There are times when power works, times when authority is needed and times when influence is the name of the game. The trick is knowing when to use which effort to achieve the desired result. Here is a guide to help you determine those choices:
1. Determine what the desired outcome is that you’re looking for? (productivity, obedience, input)
2. Identify the type of individual you’re leading. Will they push back on authority? Not get it with influence?
3. Try the path of least resistance first. This would be influence and usually looks like leading by example or suggesting a course of action that would be better or asking for the employee you lead to share with you how he or she would handle it if he were in your shoes.
4. If that doesn’t work, try power. This would involve a more direct approach and usually sounds like giving a direct order in the military or a sharing of specific actions that are expected to be taken. If you are going to use power and spell out the action, remember that you are training that team member to come to you for guidance, vs thinking for himself. You are training him to not utilize the creativity and initiative that we often ask employees to exhibit.

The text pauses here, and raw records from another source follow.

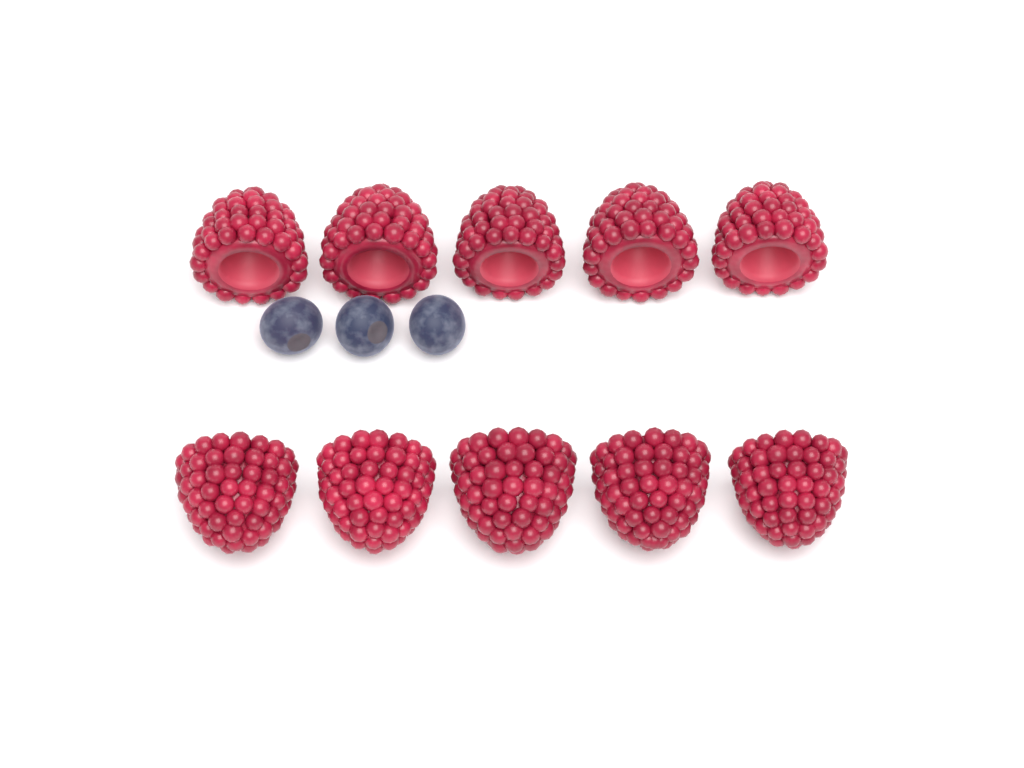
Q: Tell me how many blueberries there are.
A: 3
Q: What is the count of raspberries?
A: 10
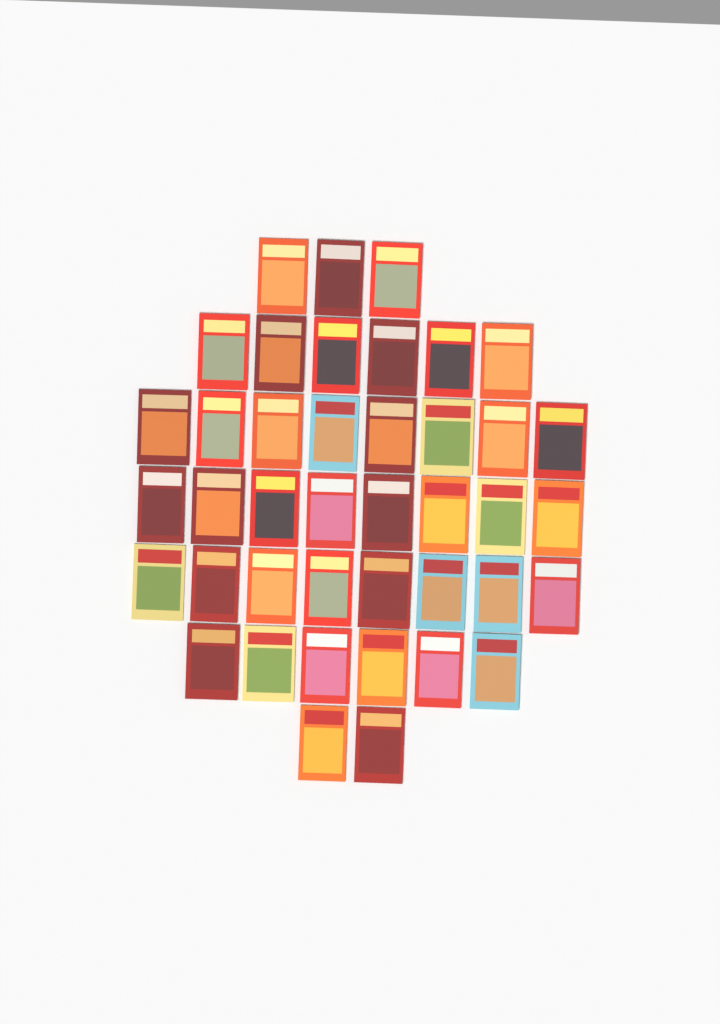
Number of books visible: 41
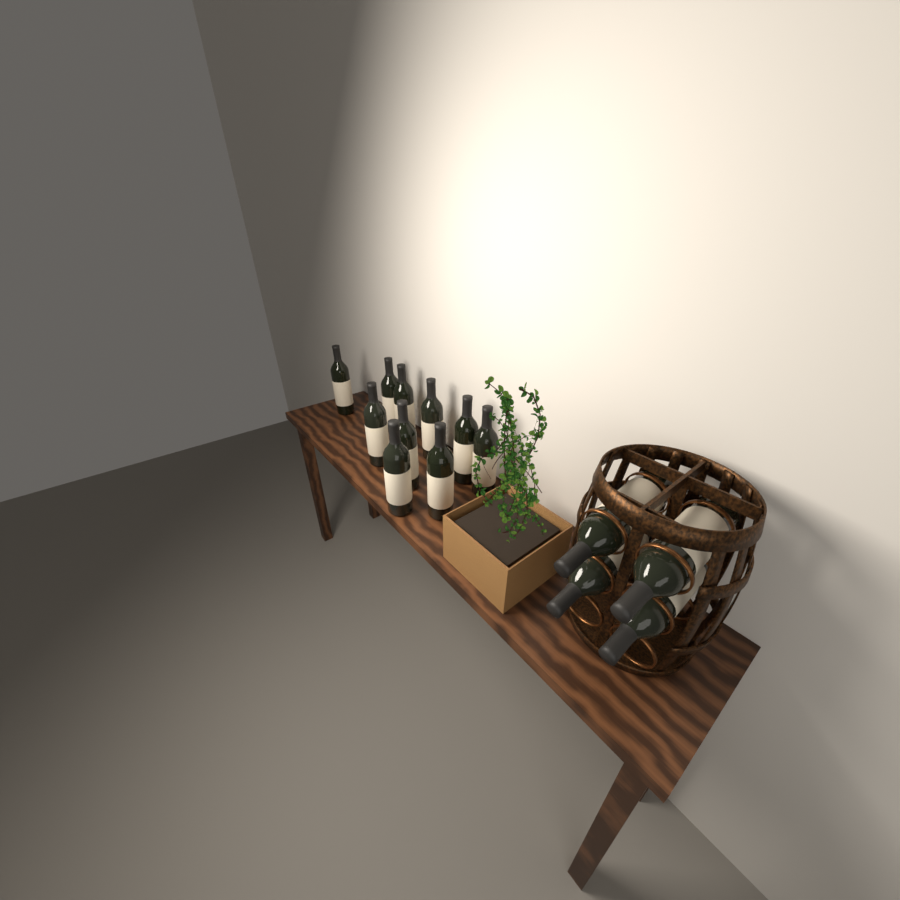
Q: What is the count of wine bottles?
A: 14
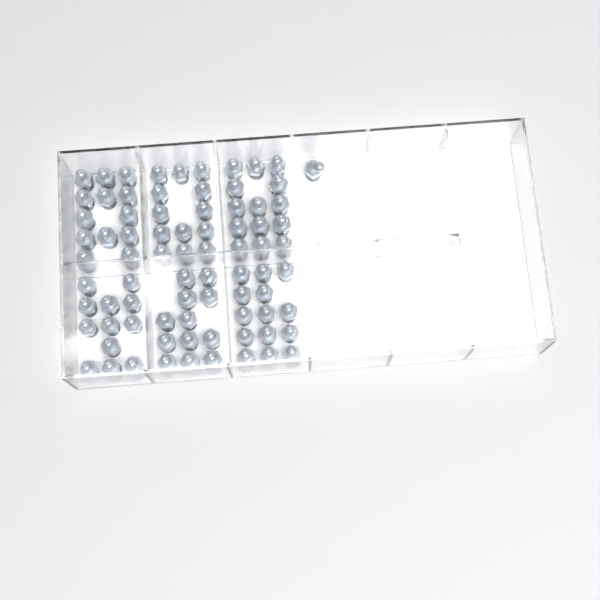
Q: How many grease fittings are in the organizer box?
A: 79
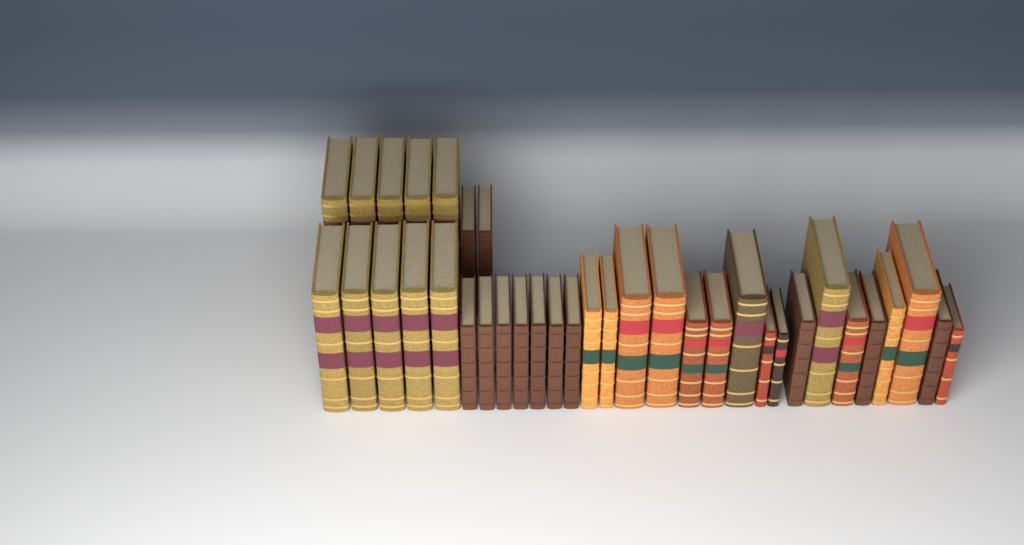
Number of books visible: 36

5. If that doesn’t work, try authority. This would mean you are leaning on hierarchy and title and sharing consequences and rewards for the behavior or action you wish to have carried out. Shutting down a conversation prematurely by relying on your authority alone sends a very clear message that you are no longer open to input and for some this may also mean that you will receive no more input on ANY subject going forward. With authority, timing and circumstances become critically important as this last resort type of step is more about managing a task than leading a person. This should be a conscious choice, not a knee jerk reaction.
Using power or authority prematurely is a little like revving your engine when folks are in a traffic jam. You can’t really experience the full value of the power you’re exerting until and unless you’ve given some thought to your surroundings and the needs of the team members you’re leading. After all, you wouldn’t gun the engine just for fun and waste all that gas if all you could see ahead of you were brake lights. Pay attention to those you lead and then you can determine if you need to whip out the thrusters and use all that horsepower. Without paying attention, you’ve just got a pretty, shiny title …er…um… car… and nowhere to really use it effectively.